[start of Page extract]

For where there are wrestlers there is merch, and some of the video games that the industry has squeezed out of its oily hole across the years are of such stink that the entire industry felt their waft. So let's pinch our collective nose and dive right in as these Wrestling Video Games SUCK!

6. WCW Backstage Assault

These Wrestling Games Suck
Kodiak Interactive

One of the most fun things to witness when watching wrestling is when the action is so white-hot that it doesn't even make it to the ring. Watching as talents get ambushed backstage, rammed through windows, and over catering tables can make for some creative and pretty brutal beatdowns.

These moments however are only fun because they happen sometimes unless you're watching a Triple H match in which he always powders to the outside within the first five minutes, seriously the man loves a walk and brawl, and therefore at no point should anyone have ever greenlighted the idea of "let's make a wrestling game that ONLY has backstage fighting", because what we got was WCW Backstage Assault.

[end of Page extract]
[start of Entries provided]

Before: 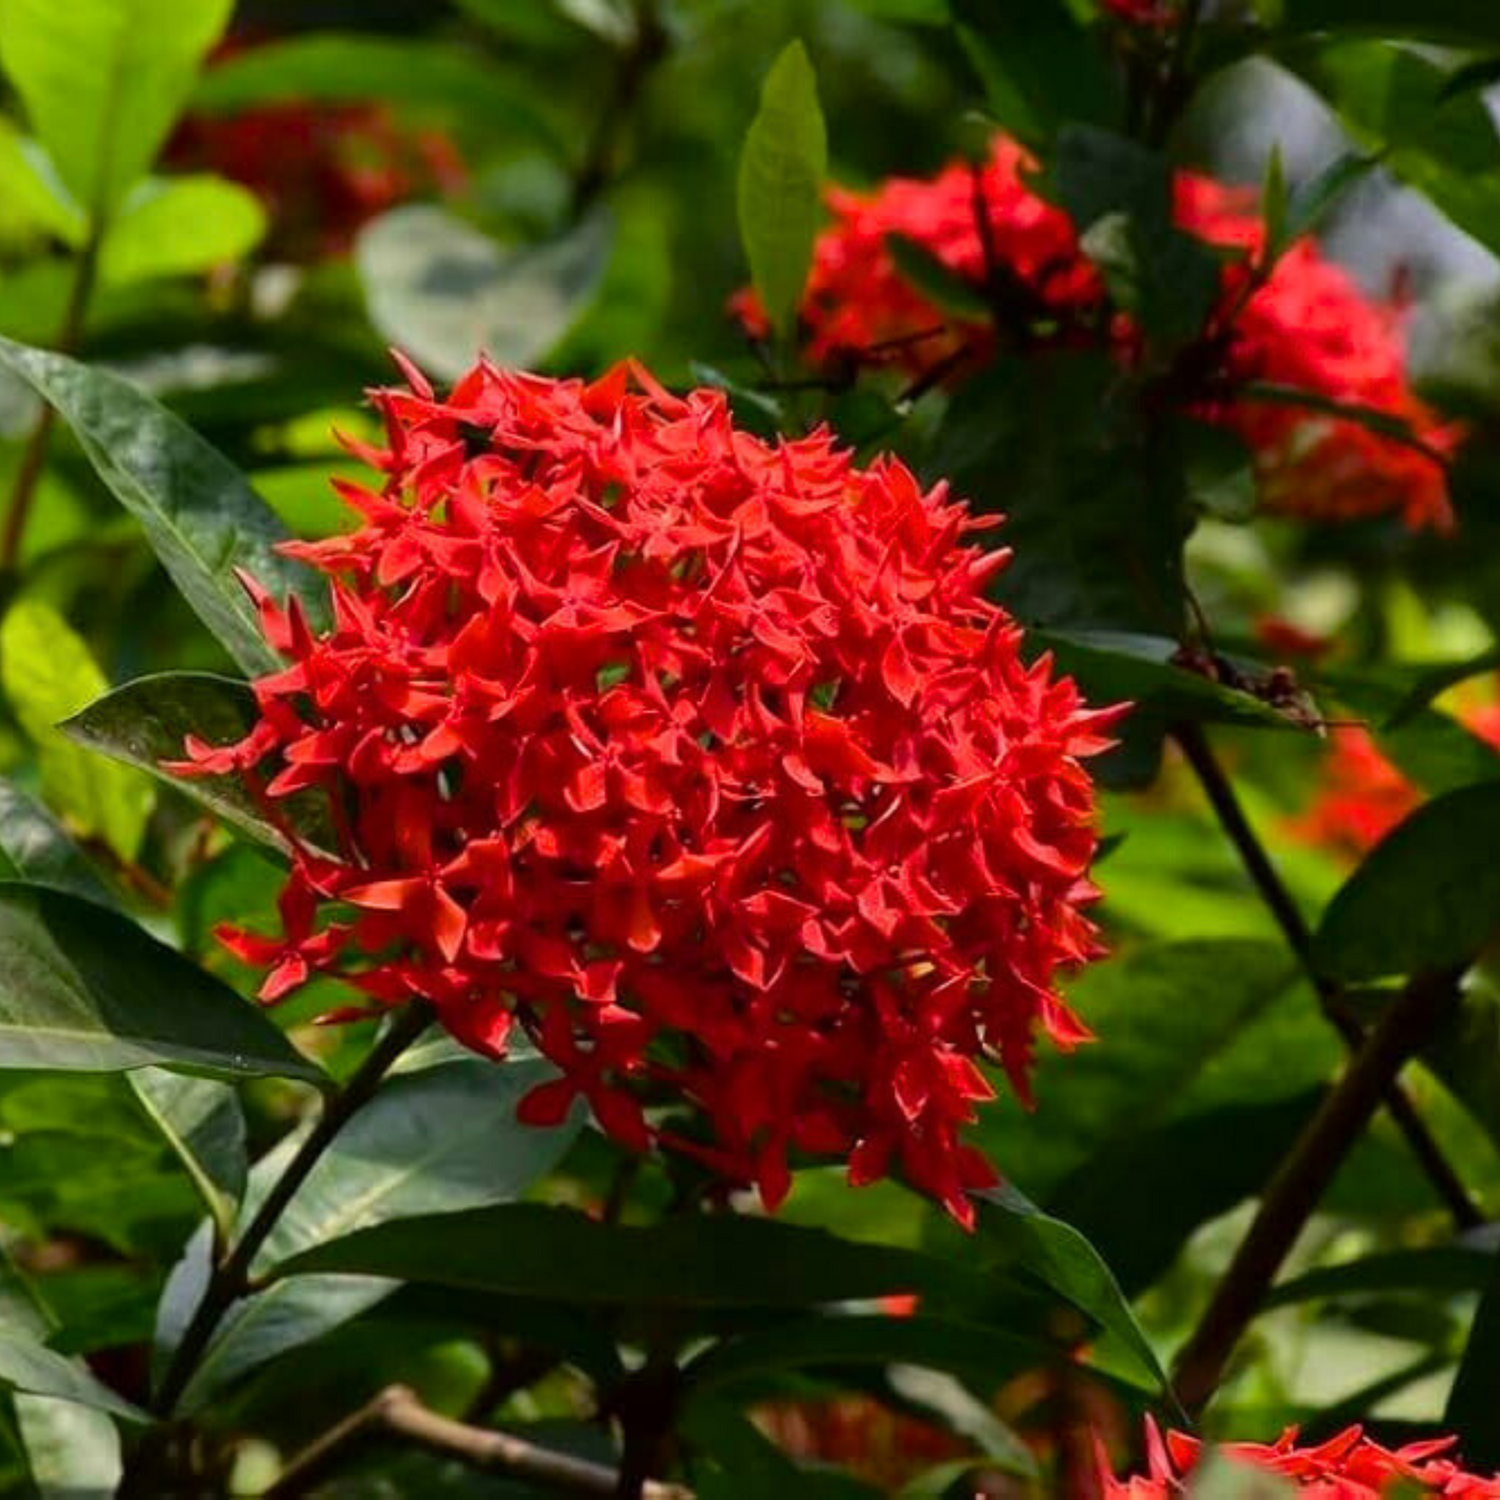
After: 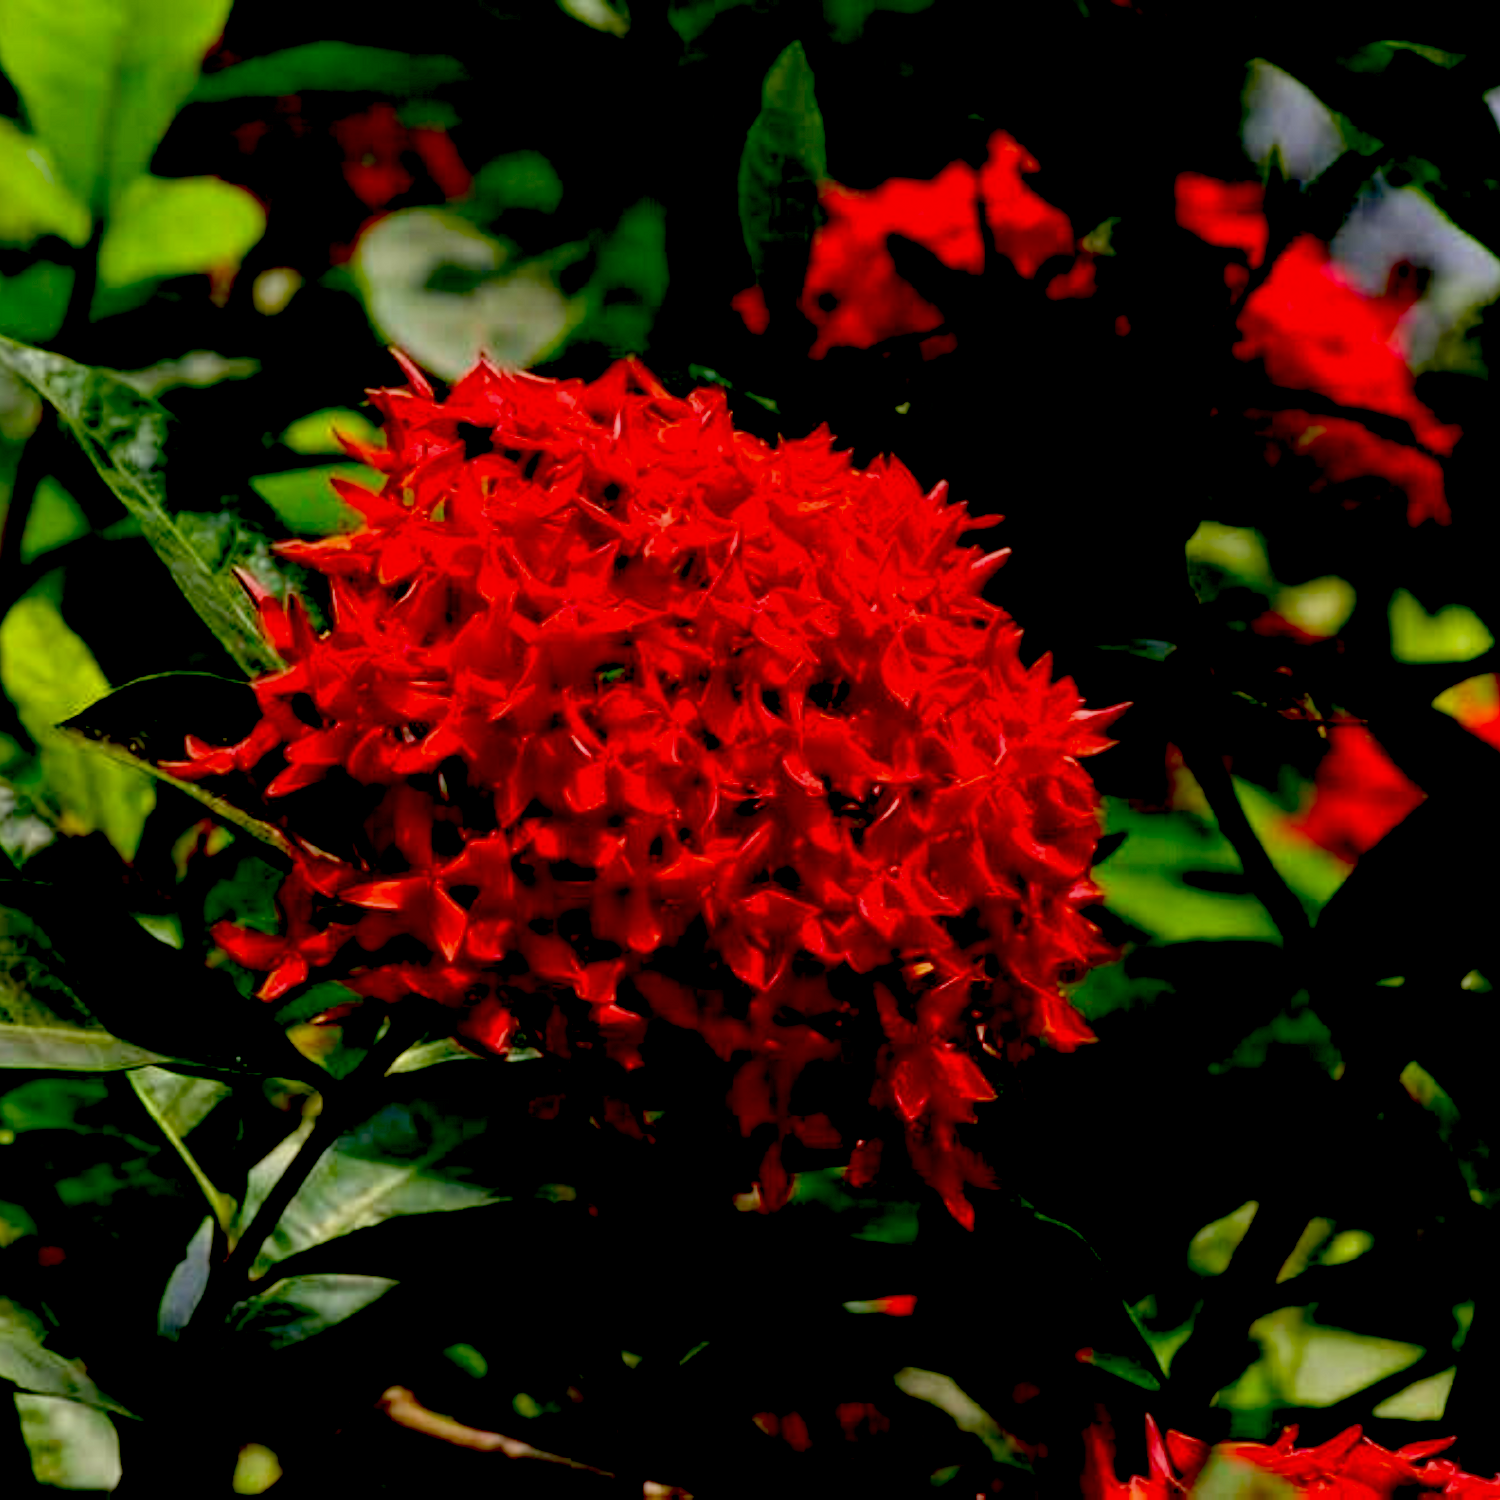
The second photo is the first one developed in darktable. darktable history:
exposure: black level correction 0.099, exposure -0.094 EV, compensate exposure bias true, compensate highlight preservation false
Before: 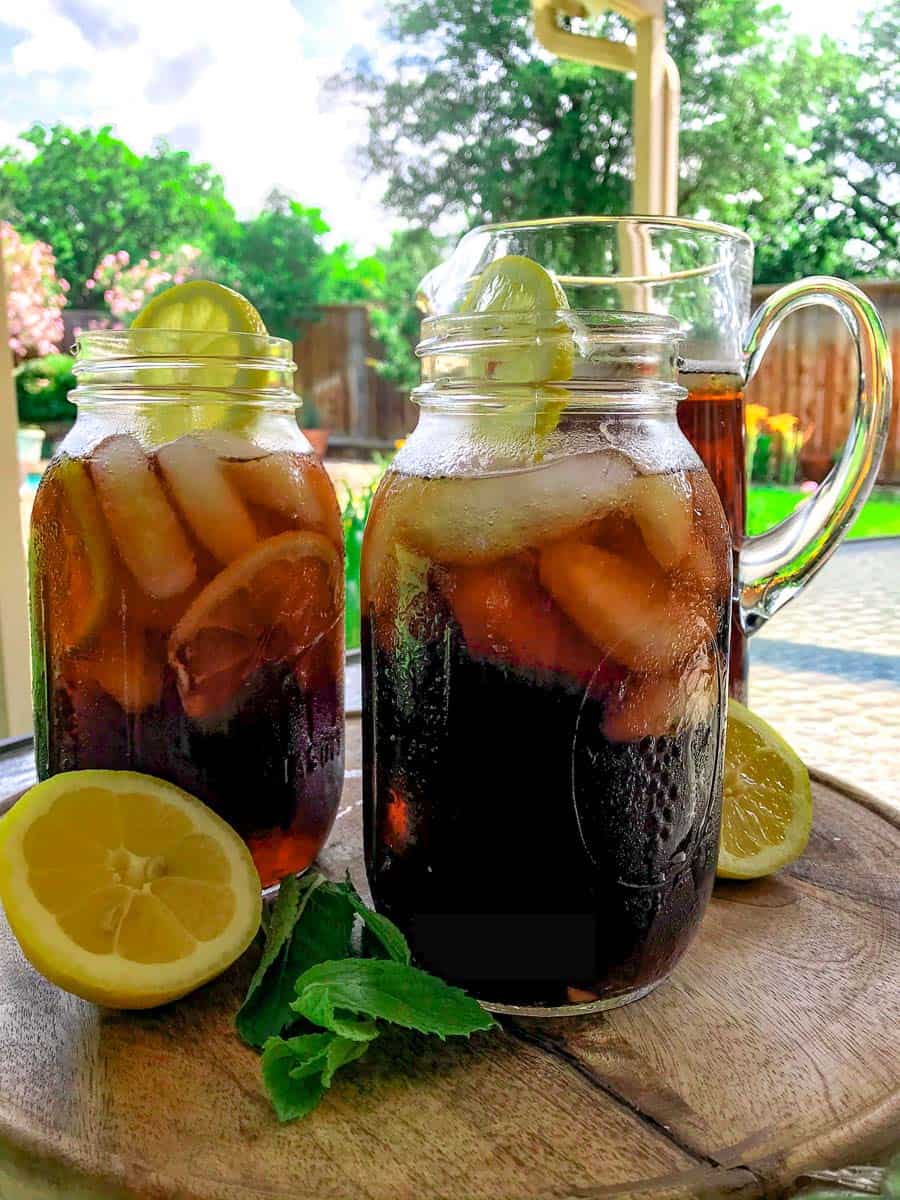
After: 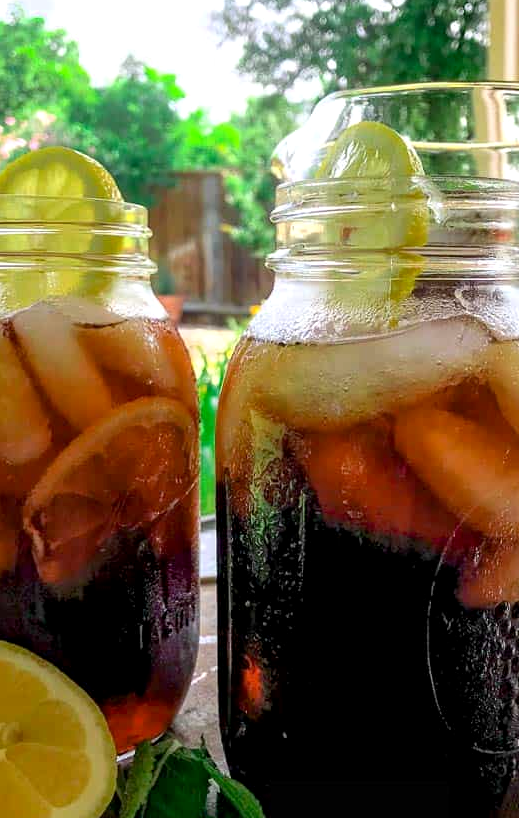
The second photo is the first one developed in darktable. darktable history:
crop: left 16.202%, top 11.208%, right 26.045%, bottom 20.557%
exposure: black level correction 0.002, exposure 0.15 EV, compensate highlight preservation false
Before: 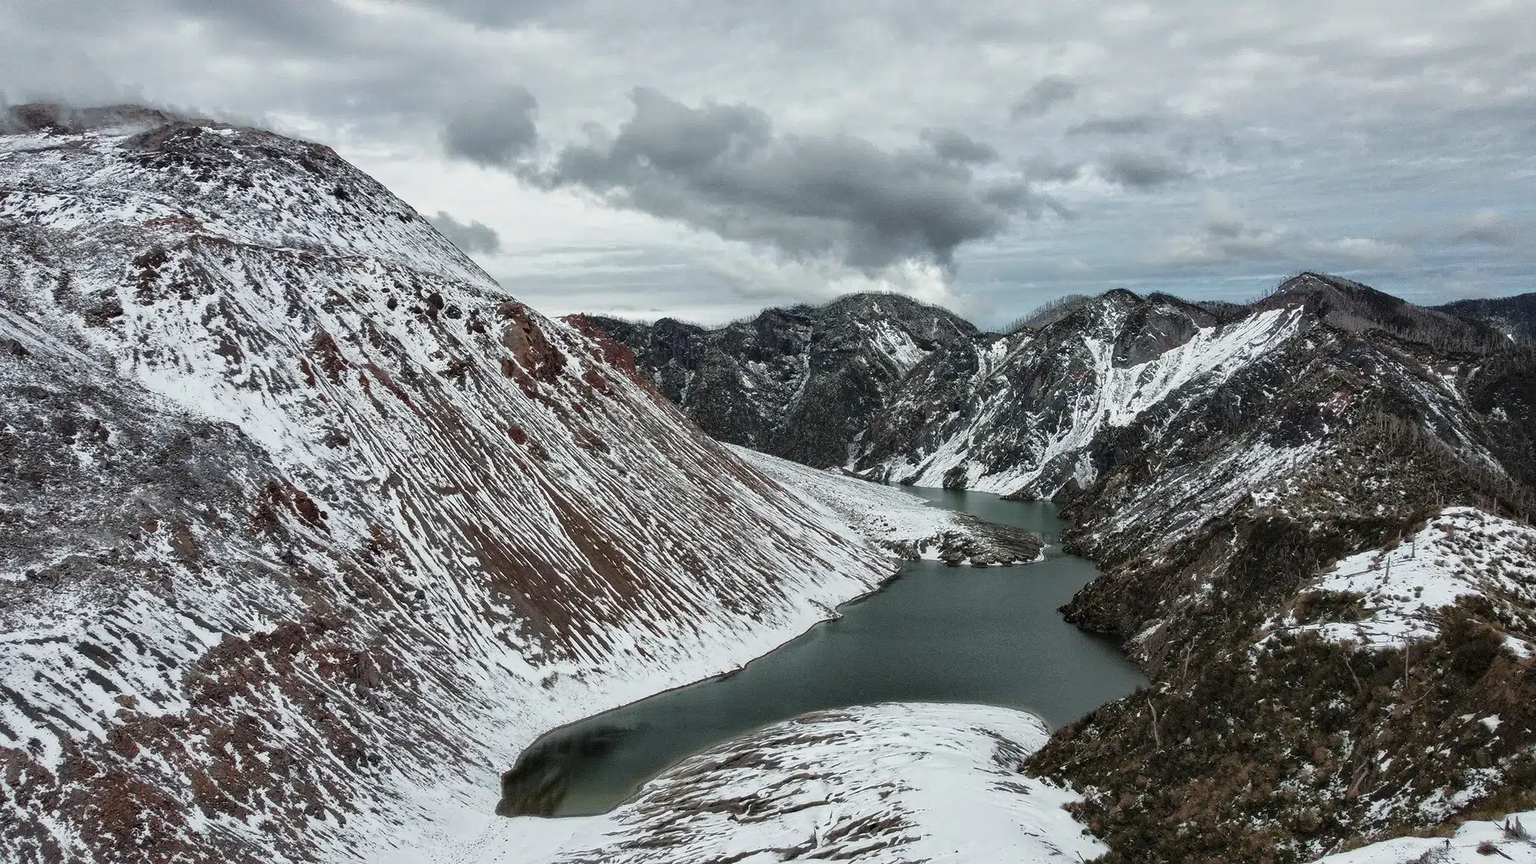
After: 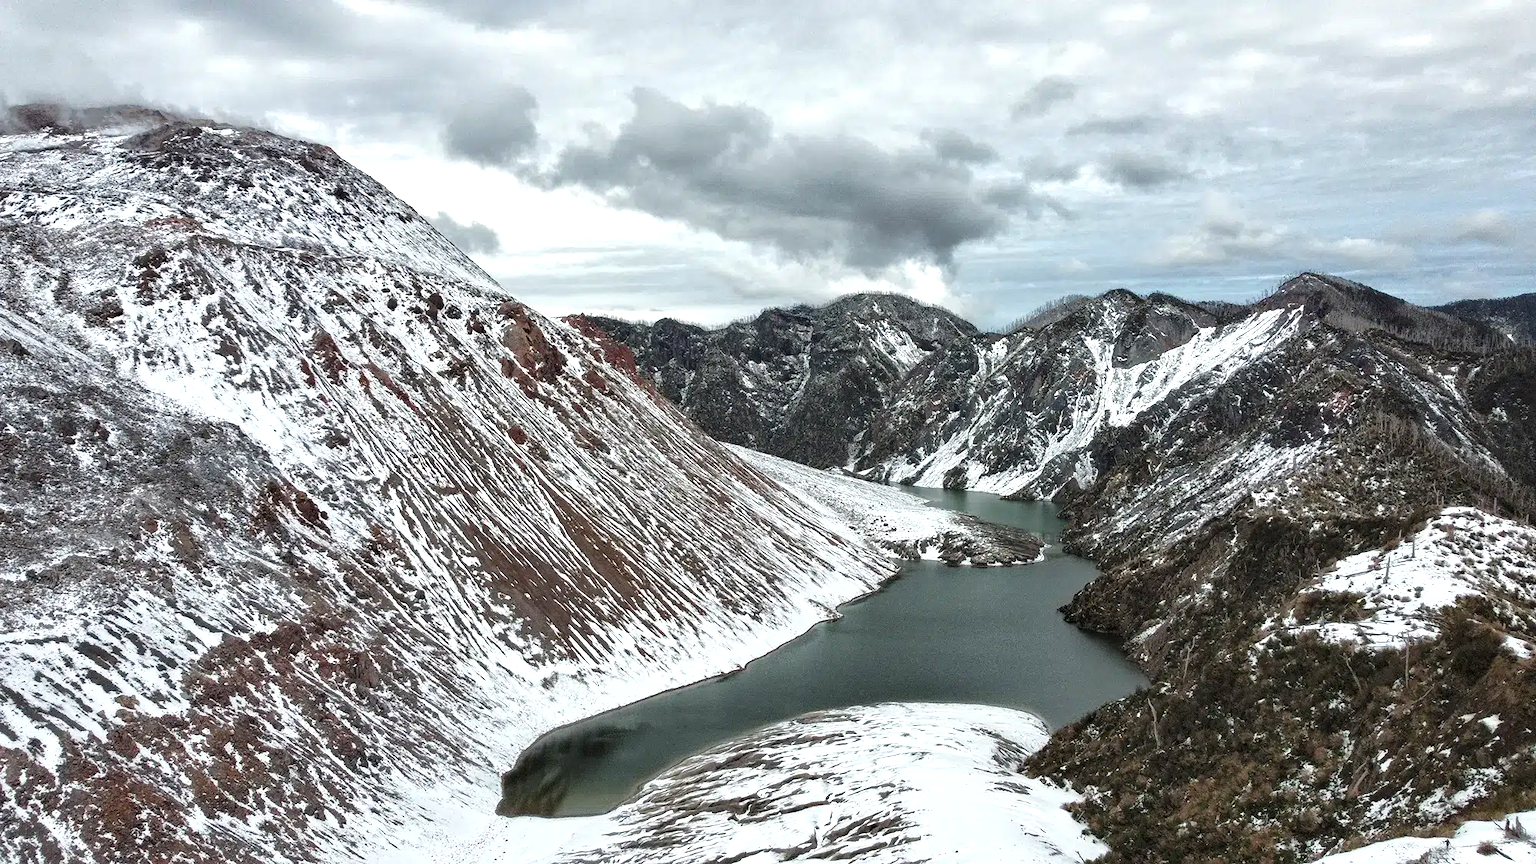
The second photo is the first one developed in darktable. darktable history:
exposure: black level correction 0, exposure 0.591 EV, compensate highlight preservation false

[end of Entries provided]

◆ Directive A
Translate this sentence from the article on wrestling video games into French: "One of the most fun things to witness when watching wrestling is when the action is so white-hot that it doesn't even make it to the ring."
◆ Directive B
Carry on the article about bad wrestling video games, starting right after its last sentence.
The lines that come after the text have no role in this exercise.

◆ Exercise output A
L'une des choses les plus amusantes à voir quand on regarde du catch, c'est lorsque l'action est si brûlante qu'elle n'atteint même pas le ring.

◆ Exercise output B
This lame gimmick video game marketed itself as being a title that couldn't be contained by the squared circle, but what we got in actuality was a waddling slog through a car park where characters moved like their trousers were down by their ankles. Watching a Tesco brand version of Sid Vicious move like he broke both his legs from that turnbuckle spot through utterly bland areas was about as fun as eating wallpaper paste for all your meals, and when graphics and gameplay are letting you down this badly what hope do you have of a fun time. Seriously I've seen Gameboy Camera photos with more fidelity than this game has.

It's ironic that there are so many trash cans littered about these sections because this game definitely deserves to be in one.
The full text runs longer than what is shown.